Best screenplay, motion picture

Aaron Sorkin, “The Trial of the Chicago 7”

Chloé Zhao, “Nomadland”

Florian Zeller and Christopher Hampton, “The Father”

Jack Fincher, “Mank”

Emerald Fennell, “Promising Young Woman”

IMMEDIATE ANALYSIS: This lineup puts Zhao and Fennell (who, fun fact, plays Camilla Parker Bowles in the most recent season of “The Crown”) in the running for both best director and best screenplay, two historically male-dominated categories. At the same time, there are some stunning omissions we can’t overlook, including “Da 5 Bloods,” written by director Spike Lee, Danny Bilson, Paul De Meo and Kevin Willmott. We’re also surprised “Minari,” written by director Lee Isaac Chung, didn’t make the cut. Otherwise, this category looks about how we expect the Oscars screenplay race to shape up.

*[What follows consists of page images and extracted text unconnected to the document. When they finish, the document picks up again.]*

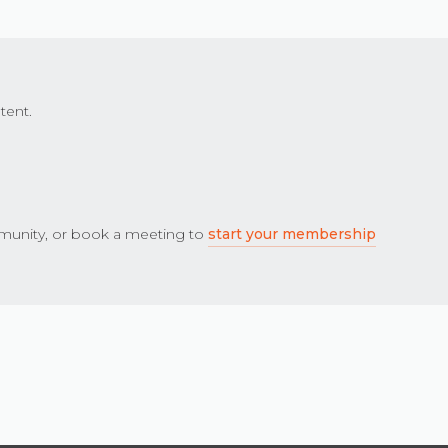
tent.
unity, or book a meeting to
start your membership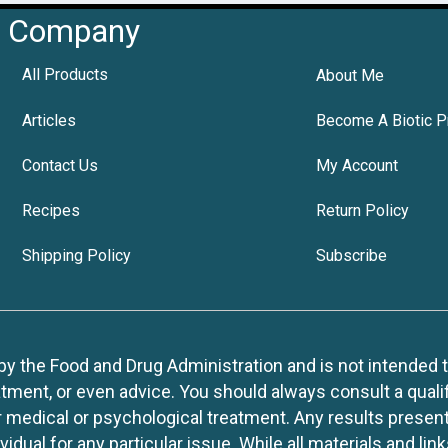
Company
All Products
About Me
Articles
Become A Biotic P
Contact Us
My Account
Recipes
Return Policy
Shipping Policy
Subscribe
 the Food and Drug Administration and is not intended to d
tment, or even advice. You should always consult a quali
r medical or psychological treatment. Any results present
idual for any particular issue. While all materials and lin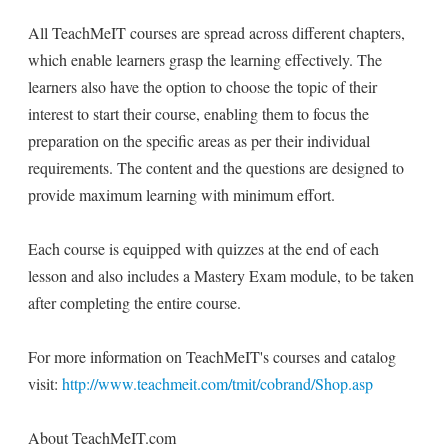
All TeachMeIT courses are spread across different chapters,
which enable learners grasp the learning effectively. The
learners also have the option to choose the topic of their
interest to start their course, enabling them to focus the
preparation on the specific areas as per their individual
requirements. The content and the questions are designed to
provide maximum learning with minimum effort.
Each course is equipped with quizzes at the end of each
lesson and also includes a Mastery Exam module, to be taken
after completing the entire course.
For more information on TeachMeIT's courses and catalog
visit:
http://www.teachmeit.com/tmit/cobrand/Shop.asp
About TeachMeIT.com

Best animated feature film



“Over the Moon”


“The Croods: A New Age”

IMMEDIATE ANALYSIS: Pixar loves a good existential narrative, and the category’s front-runners, “Soul” and “Onward,” are no exception. “Soul” ignited a conversation on the on-screen and behind-the-scenes representation of Black people in animation and, as The Washington Post’s Michael Cavna wrote, asked a fitting question for a surreal year: “What am I doing with my time on earth?

Best foreign language film

“Another Round” (Denmark)

“Minari” (United States)

“The Life Ahead” (Italy)

“La Llorona” (Guatemala)

“Two of Us” (France)

IMMEDIATE ANALYSIS: “Another Round” features a buzzy Mads Mikkelsen performance, but the head-turning addition here is “Minari.” The film tells the story of a Korean American family and was both produced and distributed by A24, an American company, but landed in the foreign language category due to the controversial HFPA rule barring films with more than 50 percent non-English dialogue from competing in the other best picture categories.

Best original song, motion picture

“Speak Now,” from “One Night in Miami”

“Is Si (Seen),” from “The Life Ahead”

“Fight for You,” from “Judas and the Black Messiah”

“Hear My Voice,” from “The Trial of the Chicago 7”

“Tigress and Tweed,” from “The United States vs. Billie Holiday”

IMMEDIATE ANALYSIS: This stacked category caught some prognosticators — who expected songs from “The Prom” and “Eurovision Song Contest: The Story of Fire Saga” —by surprise. But Leslie Odom Jr.’s “Speak Now” looks like the one to beat.


An earlier version of this article included “The Father” in the best director category at the exclusion of David Fincher, who was nominated for “Mank.” Dan Levy was also referred to as the family patriarch in “Schitt’s Creek”; he is the son on the series, while his real-life father, Eugene Levy — also nominated — plays the dad. “Nomadland” won the Golden Lion at the Venice Film Festival, and not at Cannes.